In January 1894 Willie married Sophie Lily Lees (1859–1922), with whom he had been living. She has been described as "an emotional woman with a tendency to early panic ... she believed (incorrectly) that she was pregnant" She tried to induce an abortion by taking a powder. The marriage caused further distress to Lady Wilde when the couple moved in with her. She wrote to Oscar on 4 February 1894, telling him of the marriage: "Miss Lees has but £50 a year and this just dresses her. She can give nothing to the house and Willie is always in a state of utter poverty. So all is left upon me." Willie and Lily had their only child, Dorothy 'Dolly' Ierne Wilde, in July 1895.
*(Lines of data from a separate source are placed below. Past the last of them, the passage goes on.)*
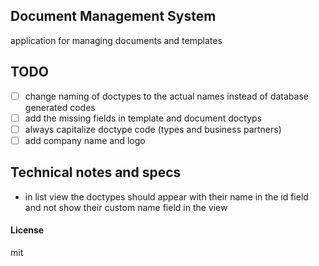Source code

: ## Document Management System

application for managing documents and templates

## TODO
- [ ] change naming of doctypes to the actual names instead of database generated codes
- [ ] add the missing fields in template and document doctyps
- [ ] always capitalize doctype code (types and business partners)
- [ ] add company name and logo

## Technical notes and specs
- in list view the doctypes should appear with their name in the id field and not show their custom name field in the view


#### License

mit
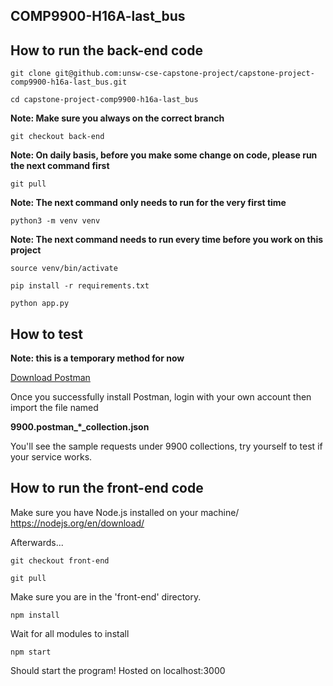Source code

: ## COMP9900-H16A-last_bus



## How to run the back-end code

`git clone git@github.com:unsw-cse-capstone-project/capstone-project-comp9900-h16a-last_bus.git`

`cd capstone-project-comp9900-h16a-last_bus`

**Note: Make sure you always on the correct branch**

`git checkout back-end`

**Note: On daily basis, before you make some change on code, please run the next command first**

`git pull`

**Note: The next command only needs to run for the very first time**

`python3 -m venv venv`

**Note: The next command needs to run every time before you work on this project**

`source venv/bin/activate`

`pip install -r requirements.txt`

`python app.py`


## How to test

**Note: this is a temporary method for now**

[Download Postman](https://www.postman.com/downloads/) 

Once you successfully install Postman, login with your own account then import the file named

**9900.postman_*_collection.json**

You'll see the sample requests under 9900 collections, try yourself to test if your service works.

## How to run the front-end code
Make sure you have Node.js installed on your machine/
https://nodejs.org/en/download/

Afterwards...

`git checkout front-end`

`git pull`

Make sure you are in the 'front-end' directory.

`npm install`

Wait for all modules to install

`npm start`

Should start the program! Hosted on localhost:3000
Lady Wilde wrote Oscar a lengthy letter seeking reconciliation between him and Willie, who, she said, was "sickly and extravagant". She added that she was "miserable at the present position of [her] two sons" and "at the general belief that you hate your brother". She then asked Oscar to hold out his hand to Willie, a request she repeated several times in the letter: "Come then & offer him yr. hand in good faith – & begin a new course of action."

==Later years==
Following Oscar's first trial and arrest in April 1895, Willie claimed that he gave his brother shelter when he was unable to find rooms in London. Willie said that Oscar "fell down on my threshold like a wounded stag". Standing by his brother, Willie wrote to Bram Stoker, "Bram, my friend, poor Oscar was not as bad as people thought him. He was led astray by his Vanity – & conceit, & he was so 'got at' that he was weak enough to be guilty – of indiscretions and follies – that is all.... I believe this thing will help to purify him body & soul." Willie did not meet Oscar after he was released from prison in 1897.

On 13 March 1899 Willie died, aged 46, at 9 Cheltenham Terrace in Chelsea from complications related to his alcoholism. After Robert Ross wrote to Oscar in France informing him of Willie's death, Oscar replied: "I suppose it had been expected for some time. ... Between him and me there had been, as you know, wide chasms for many years. Requiescat in Pace."

Willie's widow remarried in 1900. Her second husband, who became Dolly's stepfather, was the Dutch-born translator Alexander Teixeira de Mattos.